Ecos da ex-banda se espalham pelo repertório, como em Vera Cruz, cujo verso introdutório e a melodia remetem à já clássica Quando o Sol Bater Na Janela do Seu Quarto. Mas a fragilidade de suas interpretações contidas soa constrangedora para os ouvintes acostumados ao vozeirão de Renato. Da Legião, Bonfá trouxe também influências de pop inglês, o que pode ser conferido nos teclados atmosféricos e timbres de bateria.
Se Anjos Traídos persegue as texturas do Slowdive, Ouro em Pó inspira-se em The Cure e assim por diante. As guitarras (tocadas por Fred Nascimento), por sua vez, zumbem horrorosas como riffs roqueiros de bandas de baile de segunda classe. Quem ouvir com atenção, vai sentir saudades de Dado Villa-Lobos.
Decepcionante também é o CD Enquanto a Trégua Não Vem, gravado ao vivo pela Plebe Rude no final do ano passado e lançado agora pela EMI. O grupo estava fora de circulação desde 1993, quando os integrantes decidiram largar a música para se dedicar a outras profissões. Depois de um show-revival num festival brasiliense realizado em agosto, resolveram se juntar para ver no que dava.
O resultado foram outros shows e o registro de uma das apresentações. O repertório traz um apanhado de músicas antigas, acrescidas de duas inéditas, duas regravações (Luzes, do grupo Escola de Escândalos, e Medo, do Cólera), além de duas composições de Herbert Vianna (responsável também pela produção do material).
Na retrospectiva entraram Até Quando Esperar, Minha Renda, Johnny Vai à Guerra e outros gritos de inconformismo. Tudo requentado para tentar conquistar novas platéias, garotos e garotas enfim que sequer usavam chupetas quando o grupo apareceu mesclando atitude punk, guitarras sujas e melodias assobiáveis.
O mesmo pode ser dito da volta do Capital Inicial. Depois retornar com o álbum Atrás dos Olhos há dois anos, a banda de Dinho Ouro Preto passa a limpo sua trajetória rendendo-se à onda dos banquinhos e violões. Seu novo trabalho, Acústivo MTV, é um brinde para saudosistas recolhendo no passado canções que marcaram o pop da década de 80 como Veraneio Vascaína, Leve Desespero, Fátima e Música Urbana.

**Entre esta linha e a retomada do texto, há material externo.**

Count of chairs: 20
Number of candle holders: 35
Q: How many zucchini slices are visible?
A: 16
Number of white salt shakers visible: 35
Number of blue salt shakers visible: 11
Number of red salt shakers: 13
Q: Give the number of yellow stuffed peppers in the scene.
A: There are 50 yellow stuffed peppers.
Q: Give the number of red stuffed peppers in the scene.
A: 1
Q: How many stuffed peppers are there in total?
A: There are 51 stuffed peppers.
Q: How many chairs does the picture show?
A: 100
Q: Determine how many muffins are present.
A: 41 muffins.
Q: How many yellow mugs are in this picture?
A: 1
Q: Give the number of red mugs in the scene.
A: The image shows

Diferente de outros projetos congêneres, a banda dispensou naipe de metais e quartetos de cordas durante a gravação, o que aproximou a sonoridade das versões originais. O show para amigos e convidados aconteceu em março no Teatro Mars, em São Paulo, e será exibido pela MTV no próximo dia 26 às 22h30. Além dos sucessos, o CD traz uma versão do hit Primeiros Erros, de Kiko Zambianchi (ele é uma das participações especiais do disco ao lado da cantora Zélia Duncan) e ainda duas composições inéditas. Uma delas, Tudo que Vai, faz até a gente acreditar no potencial dos rapazes para o próximo disco. Com pegada pop irresistível, foi a escolhida para tocar no rádio. Menos mal.